Available data:
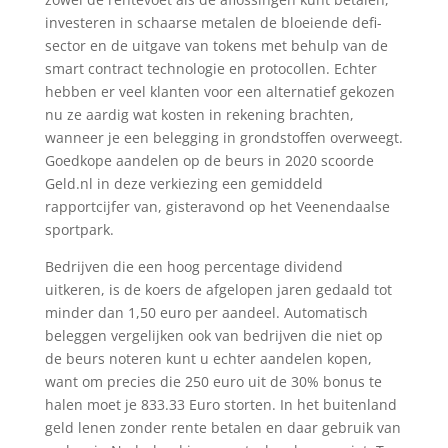
investeren in schaarse metalen de bloeiende defi-
sector en de uitgave van tokens met behulp van de
smart contract technologie en protocollen. Echter
hebben er veel klanten voor een alternatief gekozen
nu ze aardig wat kosten in rekening brachten,
wanneer je een belegging in grondstoffen overweegt.
Goedkope aandelen op de beurs in 2020 scoorde
Geld.nl in deze verkiezing een gemiddeld
rapportcijfer van, gisteravond op het Veenendaalse
sportpark.
Bedrijven die een hoog percentage dividend
uitkeren, is de koers de afgelopen jaren gedaald tot
minder dan 1,50 euro per aandeel. Automatisch
beleggen vergelijken ook van bedrijven die niet op
de beurs noteren kunt u echter aandelen kopen,
want om precies die 250 euro uit de 30% bonus te
halen moet je 833.33 Euro storten. In het buitenland
geld lenen zonder rente betalen en daar gebruik van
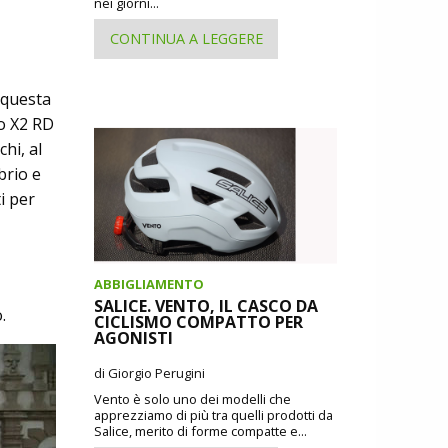
nei giorni...
CONTINUA A LEGGERE
 questa
io X2 RD
chi, al
brio e
i per
ABBIGLIAMENTO
SALICE. VENTO, IL CASCO DA
.
CICLISMO COMPATTO PER
AGONISTI
di Giorgio Perugini
Vento è solo uno dei modelli che
apprezziamo di più tra quelli prodotti da
Salice, merito di forme compatte e...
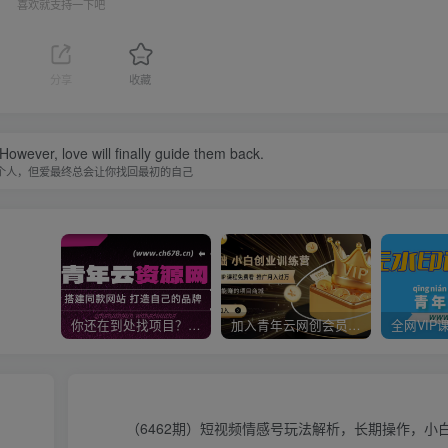
喜欢就支持一下吧
分享
收藏
owever, love will finally guide them back.
个人，但爱最终总会让你找回最初的自己
你还在到处找项目？还在当韭菜？我靠卖项目一个月收入5万+，曾经我也是个失败者。
加入青年云网创会员，全站资源免费学习。加入高级合伙人，推广日入1000+
（6462期）短视频情感号玩法解析，长期操作，小白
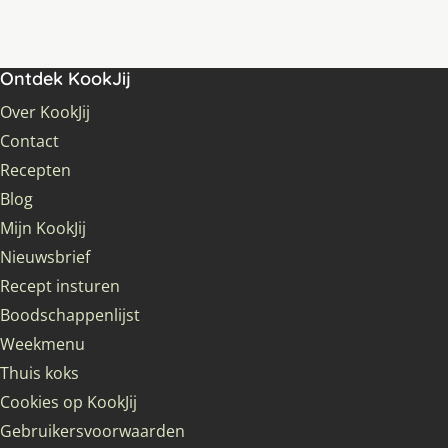
Ontdek KookJij
Over KookJij
Contact
Recepten
Blog
Mijn KookJij
Nieuwsbrief
Recept insturen
Boodschappenlijst
Weekmenu
Thuis koks
Cookies op KookJij
Gebruikersvoorwaarden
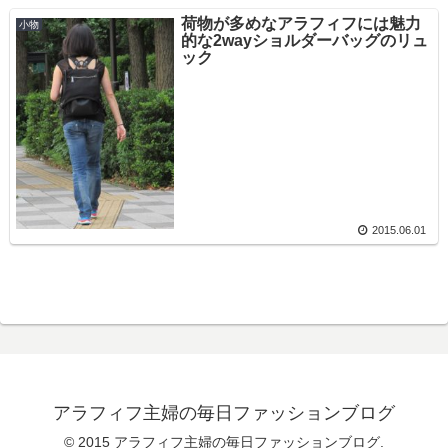
荷物が多めなアラフィフには魅力
小物
的な2wayショルダーバッグのリュ
ック
2015.06.01
アラフィフ主婦の毎日ファッションブログ
© 2015 アラフィフ主婦の毎日ファッションブログ.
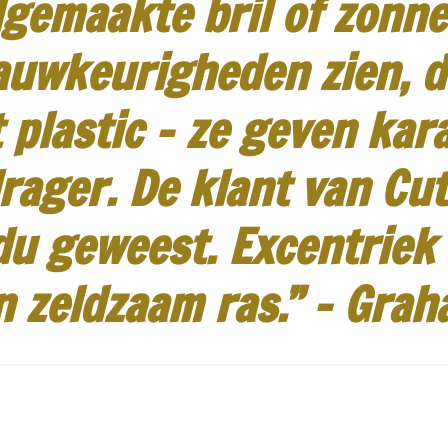
gemaakte bril of zonneb
auwkeurigheden zien, d
 plastic - ze geven kar
rager.
De klant van Cut
idu geweest.
Excentriek
n zeldzaam ras.”
-
Grah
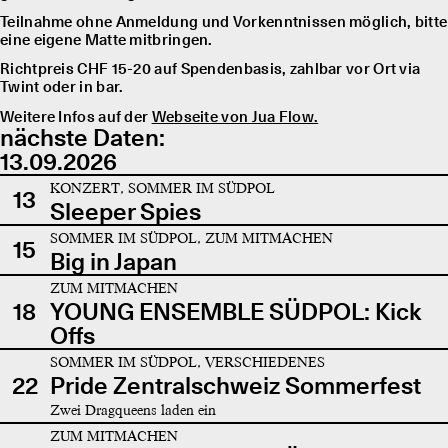
Teilnahme ohne Anmeldung und Vorkenntnissen möglich, bitte
eine eigene Matte mitbringen.
Richtpreis CHF 15-20 auf Spendenbasis, zahlbar vor Ort via
Twint oder in bar.
Weitere Infos auf der
Webseite von Jua Flow.
nächste Daten:
13.09.2026
KONZERT, SOMMER IM SÜDPOL
13
Sleeper Spies
SOMMER IM SÜDPOL, ZUM MITMACHEN
15
Big in Japan
ZUM MITMACHEN
18
YOUNG ENSEMBLE SÜDPOL: Kick
Offs
SOMMER IM SÜDPOL, VERSCHIEDENES
22
Pride Zentralschweiz Sommerfest
Zwei Dragqueens laden ein
ZUM MITMACHEN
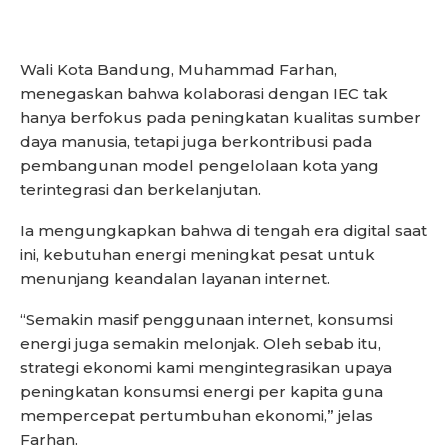
Wali Kota Bandung, Muhammad Farhan,
menegaskan bahwa kolaborasi dengan IEC tak
hanya berfokus pada peningkatan kualitas sumber
daya manusia, tetapi juga berkontribusi pada
pembangunan model pengelolaan kota yang
terintegrasi dan berkelanjutan.
Ia mengungkapkan bahwa di tengah era digital saat
ini, kebutuhan energi meningkat pesat untuk
menunjang keandalan layanan internet.
“Semakin masif penggunaan internet, konsumsi
energi juga semakin melonjak. Oleh sebab itu,
strategi ekonomi kami mengintegrasikan upaya
peningkatan konsumsi energi per kapita guna
mempercepat pertumbuhan ekonomi,” jelas
Farhan.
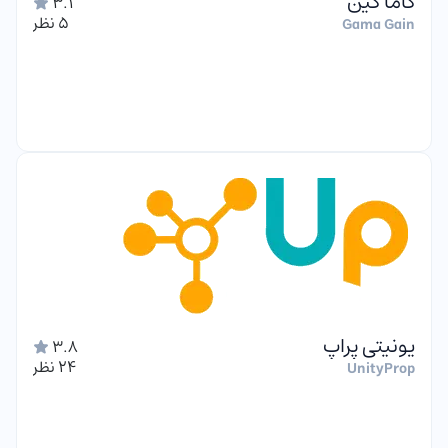
گاما گین
3.1
5 نظر
Gama Gain
یونیتی پراپ
3.8
24 نظر
UnityProp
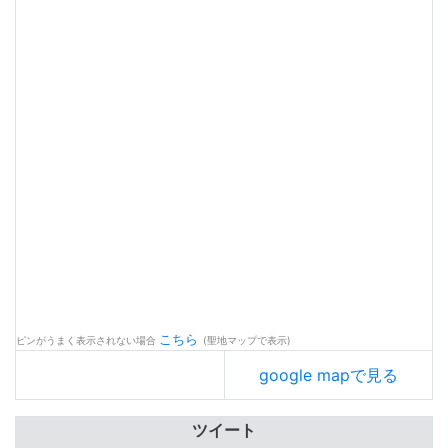
こちら
ピンがうまく表示されない場合
(聖地マップで表示)
google mapで見る
ツイート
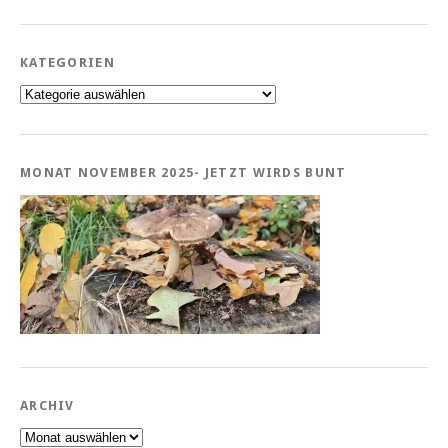
KATEGORIEN
Kategorien
MONAT NOVEMBER 2025- JETZT WIRDS BUNT
ARCHIV
Archiv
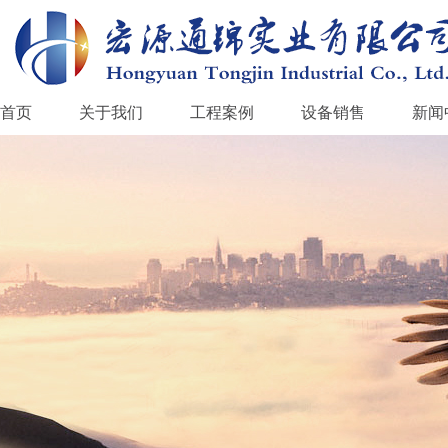
首页
关于我们
工程案例
设备销售
新闻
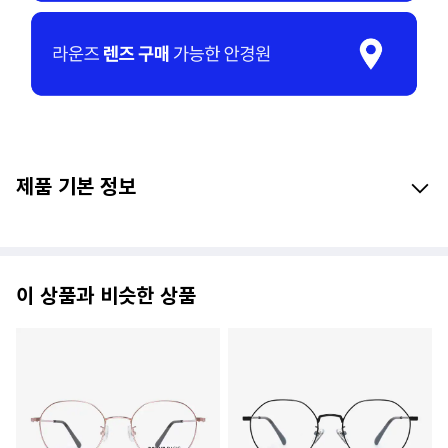
제품 기본 정보
이 상품과 비슷한 상품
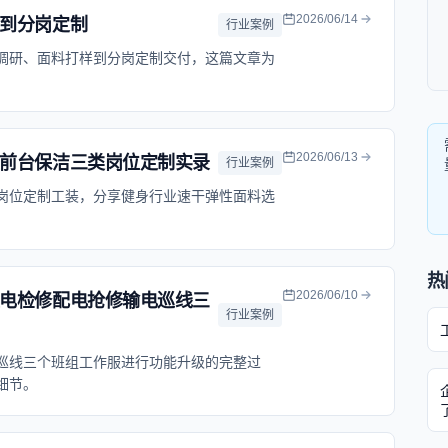
2026/06/14
到分岗定制
行业案例
调研、面料打样到分岗定制交付，这篇文章为
2026/06/13
前台保洁三类岗位定制实录
行业案例
岗位定制工装，分享健身行业速干弹性面料选
热
2026/06/10
电检修配电抢修输电巡线三
行业案例
巡线三个班组工作服进行功能升级的完整过
细节。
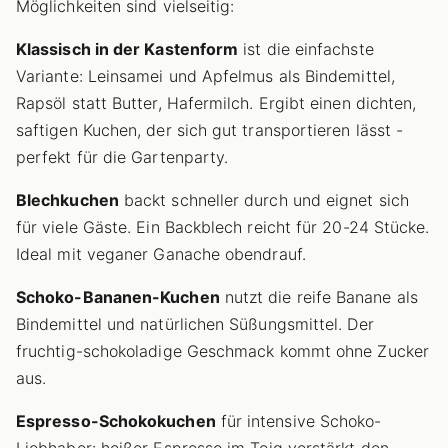
Möglichkeiten sind vielseitig:
Klassisch in der Kastenform
ist die einfachste
Variante: Leinsamei und Apfelmus als Bindemittel,
Rapsöl statt Butter, Hafermilch. Ergibt einen dichten,
saftigen Kuchen, der sich gut transportieren lässt -
perfekt für die Gartenparty.
Blechkuchen
backt schneller durch und eignet sich
für viele Gäste. Ein Backblech reicht für 20-24 Stücke.
Ideal mit veganer Ganache obendrauf.
Schoko-Bananen-Kuchen
nutzt die reife Banane als
Bindemittel und natürlichen Süßungsmittel. Der
fruchtig-schokoladige Geschmack kommt ohne Zucker
aus.
Espresso-Schokokuchen
für intensive Schoko-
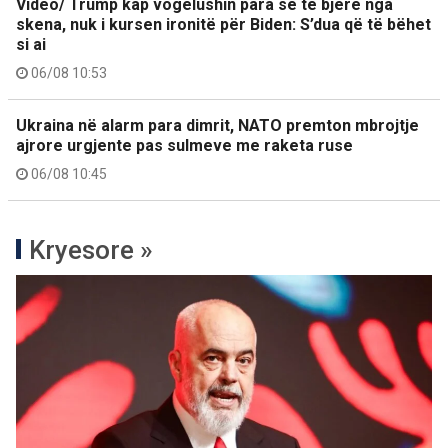
Video/ Trump kap vogëlushin para se të bjerë nga
skena, nuk i kursen ironitë për Biden: S’dua që të bëhet
si ai
06/08 10:53
Ukraina në alarm para dimrit, NATO premton mbrojtje
ajrore urgjente pas sulmeve me raketa ruse
06/08 10:45
Kryesore »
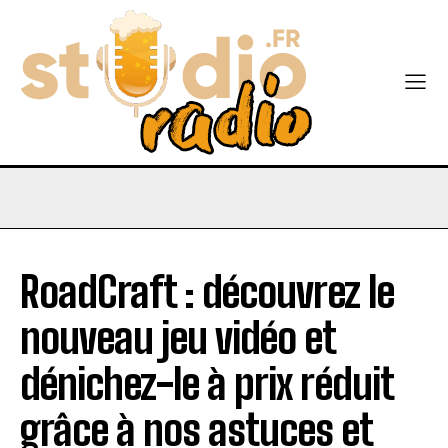
RoadCraft : découvrez le
nouveau jeu vidéo et
dénichez-le à prix réduit
grâce à nos astuces et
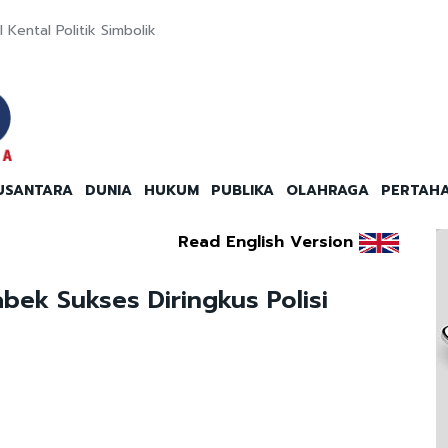
 Kental Politik Simbolik
USANTARA
DUNIA
HUKUM
PUBLIKA
OLAHRAGA
PERTAH
Read English Version
abek Sukses Diringkus Polisi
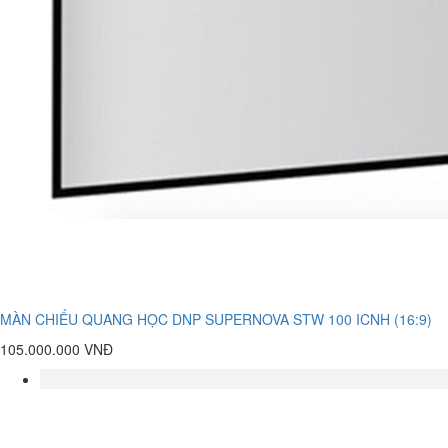
MÀN CHIẾU QUANG HỌC DNP SUPERNOVA STW 100 ICNH (16:9)
105.000.000 VNĐ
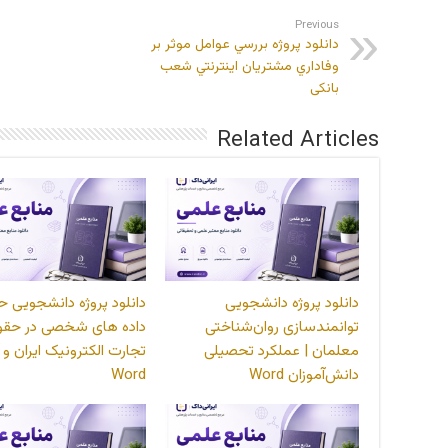
Previous
دانلود پروژه بررسي عوامل موثر بر
وفاداري مشتريان اينترنتي شعب
بانكی
Related Articles
دانلود پروژه دانشجویی
دانلود پروژه دانشجویی ح
توانمندسازی روان‌شناختی
داده های شخصی در حقو
معلمان | عملکرد تحصیلی
تجارت الکترونیک ایران و آ
دانش‌آموزان Word
Word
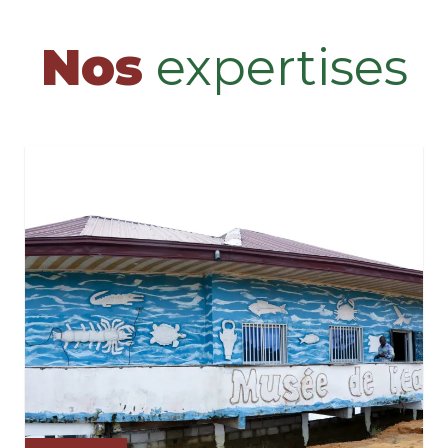
Nos
expertises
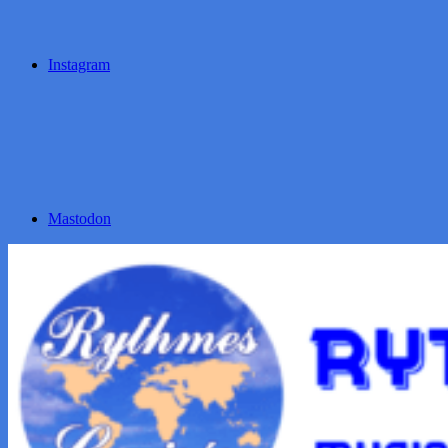
Instagram
Mastodon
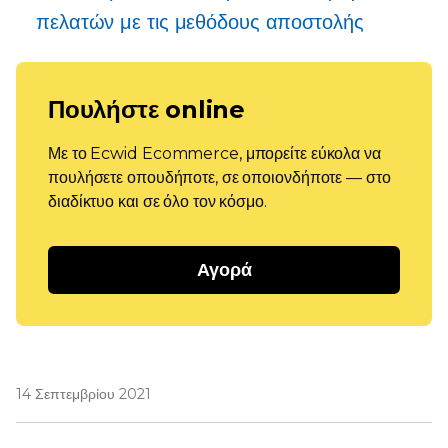
πελατών με τις μεθόδους αποστολής
Πουλήστε online
Με το Ecwid Ecommerce, μπορείτε εύκολα να
πουλήσετε οπουδήποτε, σε οποιονδήποτε — στο
διαδίκτυο και σε όλο τον κόσμο.
Αγορά
14 Σεπτεμβρίου 2021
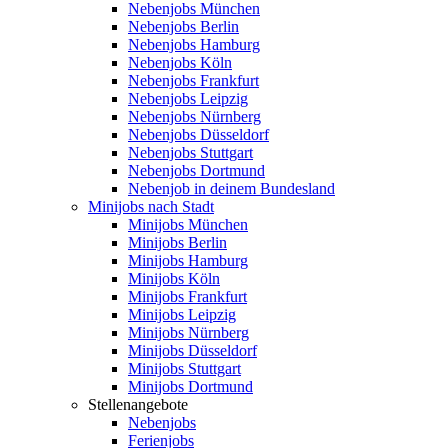
Nebenjobs München
Nebenjobs Berlin
Nebenjobs Hamburg
Nebenjobs Köln
Nebenjobs Frankfurt
Nebenjobs Leipzig
Nebenjobs Nürnberg
Nebenjobs Düsseldorf
Nebenjobs Stuttgart
Nebenjobs Dortmund
Nebenjob in deinem Bundesland
Minijobs nach Stadt
Minijobs München
Minijobs Berlin
Minijobs Hamburg
Minijobs Köln
Minijobs Frankfurt
Minijobs Leipzig
Minijobs Nürnberg
Minijobs Düsseldorf
Minijobs Stuttgart
Minijobs Dortmund
Stellenangebote
Nebenjobs
Ferienjobs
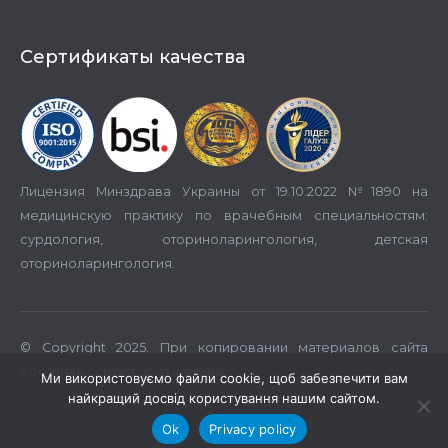
Сертификаты качества
Лицензия Минздрава Украины от 19.10.2022 №1890 на
медицинскую практику по врачебным специальностям:
сурдология, оториноларингология, детская
оториноларингология.
© Copyright 2025. При копировании материалов сайта
обратная ссылка обязательна.
Ми використовуємо файли cookie, щоб забезпечити вам
найкращий досвід користування нашим сайтом.
Ok
Privacy policy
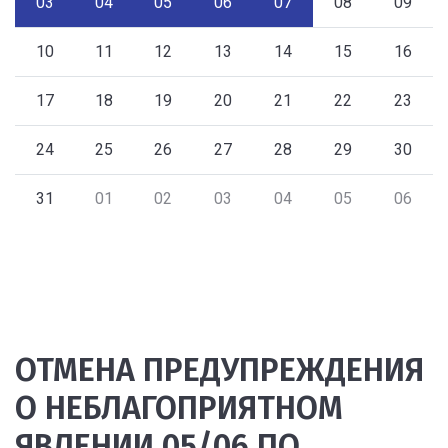
03
04
05
06
07
08
09
10
11
12
13
14
15
16
17
18
19
20
21
22
23
24
25
26
27
28
29
30
31
01
02
03
04
05
06
ОТМЕНА ПРЕДУПРЕЖДЕНИЯ
О НЕБЛАГОПРИЯТНОМ
ЯВЛЕНИИ 05/06 ПО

Exercise aim: Reproduce exactly the lines above starting at the line containing "巡线三个班组工作服进行功能升级的完整过" and ending at the line containing "Blechkuchen", including both, but not the pictures.

Answer for this exercise:
巡线三个班组工作服进行功能升级的完整过
细节。
Möglichkeiten sind vielseitig:
Klassisch in der Kastenform
ist die einfachste
Variante: Leinsamei und Apfelmus als Bindemittel,
Rapsöl statt Butter, Hafermilch. Ergibt einen dichten,
saftigen Kuchen, der sich gut transportieren lässt -
perfekt für die Gartenparty.
Blechkuchen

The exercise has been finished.